About 3,000 German farms were given the go-ahead to resume making food deliveries as an investigation continues into how dioxin got into animal feed and eggs, the BBC reported Sunday.

But although health experts say the dioxin found in German eggs was at levels too low to pose a threat to human health, the levels nevertheless exceeded government-set limits and have touched off a scare that Germany is still trying to contain.

Deliveries had been halted from about 4,700 German farms after the potentially carcinogenic chemical was found in eggs.  Investigators then discovered that fatty acids meant for industrial use had instead been sold to some 25 animal feed makers.

Last week, Britain’s Food Standards Agency warned consumers that some dioxin-tainted eggs might have been mixed with noncontaminated eggs to make liquid egg products used commercially in mayonnaise and cakes.

As a precautionary measure, the Tesco supermarket chain in Ireland announced it was taking a variety of cakes off its shelves, according to a report in the Irish Times.
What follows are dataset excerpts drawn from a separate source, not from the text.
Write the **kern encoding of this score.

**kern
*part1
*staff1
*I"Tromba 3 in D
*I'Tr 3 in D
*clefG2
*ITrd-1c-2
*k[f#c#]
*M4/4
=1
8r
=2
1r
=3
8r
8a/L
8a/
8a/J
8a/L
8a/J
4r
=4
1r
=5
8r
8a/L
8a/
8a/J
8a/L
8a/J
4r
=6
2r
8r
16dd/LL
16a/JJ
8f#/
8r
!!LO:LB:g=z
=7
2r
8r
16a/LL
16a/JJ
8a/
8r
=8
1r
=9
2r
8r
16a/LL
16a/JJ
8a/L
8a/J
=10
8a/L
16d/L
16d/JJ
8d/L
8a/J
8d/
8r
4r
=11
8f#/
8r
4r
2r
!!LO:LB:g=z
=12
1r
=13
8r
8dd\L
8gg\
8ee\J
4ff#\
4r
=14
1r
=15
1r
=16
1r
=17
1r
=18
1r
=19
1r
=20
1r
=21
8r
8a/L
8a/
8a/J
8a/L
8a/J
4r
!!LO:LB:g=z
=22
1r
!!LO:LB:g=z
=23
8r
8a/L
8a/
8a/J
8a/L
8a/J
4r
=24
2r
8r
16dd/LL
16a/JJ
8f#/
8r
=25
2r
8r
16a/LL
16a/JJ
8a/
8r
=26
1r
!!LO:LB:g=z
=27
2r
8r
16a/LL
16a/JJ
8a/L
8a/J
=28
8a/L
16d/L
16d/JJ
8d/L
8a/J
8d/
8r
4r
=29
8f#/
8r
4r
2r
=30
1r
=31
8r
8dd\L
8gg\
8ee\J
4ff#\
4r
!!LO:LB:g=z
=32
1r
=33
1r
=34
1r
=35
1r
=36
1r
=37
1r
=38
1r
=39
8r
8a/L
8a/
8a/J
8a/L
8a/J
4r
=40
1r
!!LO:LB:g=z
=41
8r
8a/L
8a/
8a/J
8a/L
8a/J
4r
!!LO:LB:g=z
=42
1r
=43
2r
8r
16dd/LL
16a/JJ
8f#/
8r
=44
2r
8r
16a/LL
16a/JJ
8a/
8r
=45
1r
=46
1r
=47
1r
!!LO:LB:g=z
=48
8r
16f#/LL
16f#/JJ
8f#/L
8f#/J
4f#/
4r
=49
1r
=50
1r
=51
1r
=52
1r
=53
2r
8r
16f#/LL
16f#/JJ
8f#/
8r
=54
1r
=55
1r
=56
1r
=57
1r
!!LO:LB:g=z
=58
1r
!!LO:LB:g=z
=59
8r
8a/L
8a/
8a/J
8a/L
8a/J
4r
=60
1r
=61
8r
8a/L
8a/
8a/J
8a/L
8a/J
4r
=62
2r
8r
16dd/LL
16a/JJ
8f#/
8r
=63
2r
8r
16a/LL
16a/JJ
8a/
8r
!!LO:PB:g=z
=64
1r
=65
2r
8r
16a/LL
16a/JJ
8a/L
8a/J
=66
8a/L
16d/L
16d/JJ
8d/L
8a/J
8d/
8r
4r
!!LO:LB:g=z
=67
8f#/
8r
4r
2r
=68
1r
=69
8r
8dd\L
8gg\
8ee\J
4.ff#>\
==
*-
South Korean and Slovakia said they were halting German meat and poultry imports, which brought protests from the European Commission on Saturday that there were no grounds for such a ban.

But on Sunday the EU Commission acknowledged that three chickens out of several samples it had tested showed dioxin concentrations of twice the legal limit, a British newspaper, the Telegraph, reported.

Also on Sunday, Danish authorities said they had been alerted by the European Union foods safety system, the Rapid Alert System for Food and Feed, that some of the German feed had been sold in Denmark.  But the Danes said it went only to breeder hens.

Germany does not export poultry and eggs to the U.S., however the U.S. Department of Agriculture said on Friday it was working with Germany to determine if any affected pork products might have gone to the U.S. 

The feed manufacturer, Harles & Jentzsch, said it had mixed waste from biofuel production into animal feed assuming it was safe.  The company initially said it was a one-time mistake, but on Friday the German agriculture ministry said it had evidence the manufacturer might have begun shipping the dioxin-tainted fat in March, despite tests that should have alerted it to the problem.